In the course of conversation, the Emperor spoke of the Empresses Josephine and Maria Louisa, of whom he related some very interesting details, and concluded with his usual observation, that the one was the model of the graces, with all their fascinations; and the other the emblem of innocence, with all its charms.
The Emperor mentioned that Malmaison had cost about three or four hundred thousand francs: that is to say, all that he was at that time possessed of.

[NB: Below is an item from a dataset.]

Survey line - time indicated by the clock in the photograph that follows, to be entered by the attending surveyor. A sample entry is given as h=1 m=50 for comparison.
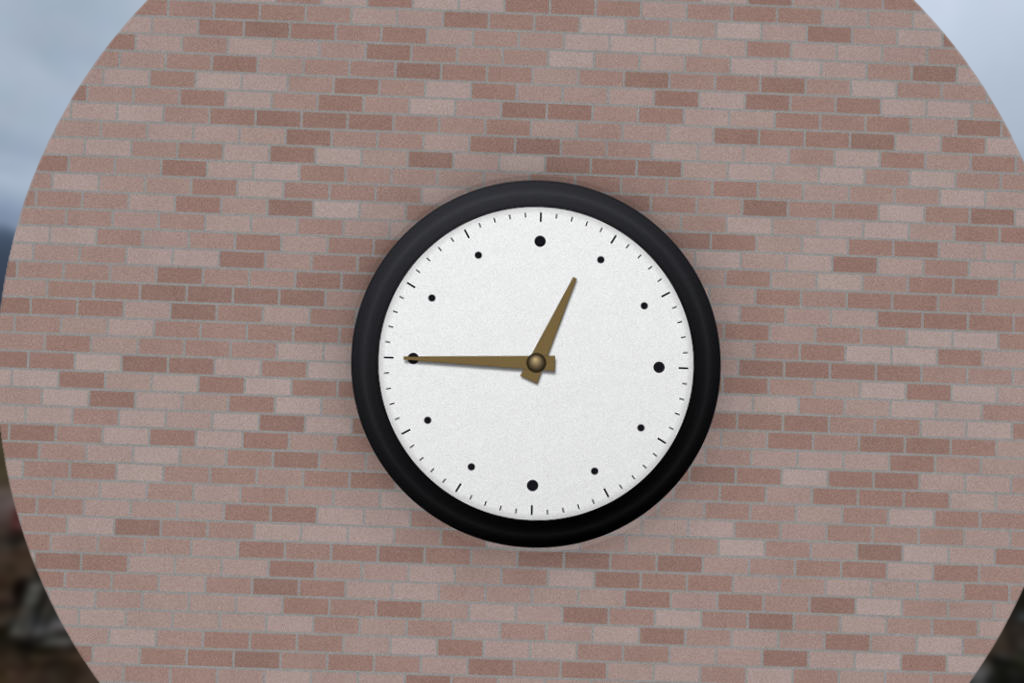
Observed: h=12 m=45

He then calculated the amount of the sums which the Empress Josephine must have received from him: and added that, with a little order and regularity, she might, probably, have left behind her fifty or sixty million francs. “Her extravagance,” said the Emperor, “vexed me beyond measure. Calculator as I am, I would, of course, rather have given away a million of francs than have seen a hundred thousand squandered away.” He informed us that, having one day unexpectedly broken in upon Josephine’s morning circle, he found a celebrated milliner, whom he had expressly forbidden to go near the Empress, as she was ruining her by extravagant demands. “My unlooked for entrance occasioned great dismay in the academic sitting. I gave some orders unperceived, and on the lady’s departure, she was seized and carried to Bicètre. A great outcry was raised among the higher circles in Paris; it was said that my conduct was disgraceful. It soon became the fashion to visit the milliner in her confinement, and there was daily a file of carriages at the gate of the prison. The police informed me of these facts. All the better, said I; but I hope she is not treated with severity; not confined in a dungeon?—‘No, Sire, she has a suite of apartments, and a drawing room.’ Oh, well! let her be. If this measure is pronounced to be tyrannical, so much the better; it will be a diapason stroke for a great many others. Very little will serve to shew that I can do more.” He also mentioned a celebrated man-milliner, who, he remarked, was the most insolent fellow he had ever met with in the whole course of his life. “I was one day,” said the Emperor, “speaking to him respecting a trousseau that he had furnished, when he had the presumption to call my conduct in question. He did what no man in France, except himself, would have ventured to do; he began, with great volubility, to prove to me that I did not grant a sufficient allowance to the Empress Josephine; and that it was impossible she could pay for her clothes out of such a sum. I soon put an end to his impertinent eloquence; I cut him short with a look, and left him transfixed.”
When the Emperor had retired to his chamber, he sent for me, and after he had gone to bed, he continued to converse very cheerfully, on various subjects. He said he found himself much better, and that he felt a pleasure in chatting. However, he was very much troubled with cough, and this had forced him to rise from table earlier than he otherwise would have done. “I unthinkingly took too much snuff,” said he, “my attention having been absorbed in the conversation of the moment. In such a case you should always take away my snuff-box: that is the way to serve those one loves.”